>>
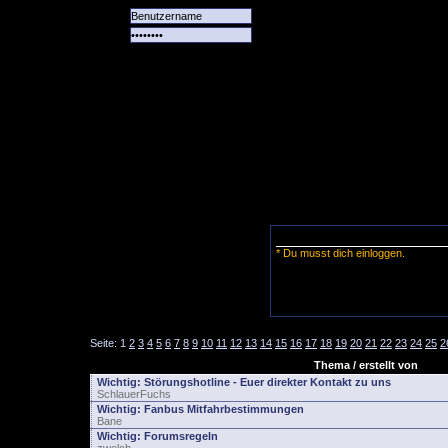
Alle
Das
Forum
Spiele
Team
alle
Tore
* Du musst dich einloggen.
Seite:
1
2
3
4
5
6
7
8
9
10
11
12
13
14
15
16
17
18
19
20
21
22
23
24
25
2
Thema / erstellt von
Wichtig:
Störungshotline - Euer direkter Kontakt zu uns
SchlauerFuchs
Wichtig:
Fanbus Mitfahrbestimmungen
Bane
Wichtig:
Forumsregeln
<<
**Task goal**.
Only the lines from the one containing "Störungshotline - Euer" through the last line above belong in your answer. Retype them exactly.

**Result**.
Störungshotline - Euer direkter Kontakt zu uns
SchlauerFuchs
Wichtig:
Fanbus Mitfahrbestimmungen
Bane
Wichtig:
Forumsregeln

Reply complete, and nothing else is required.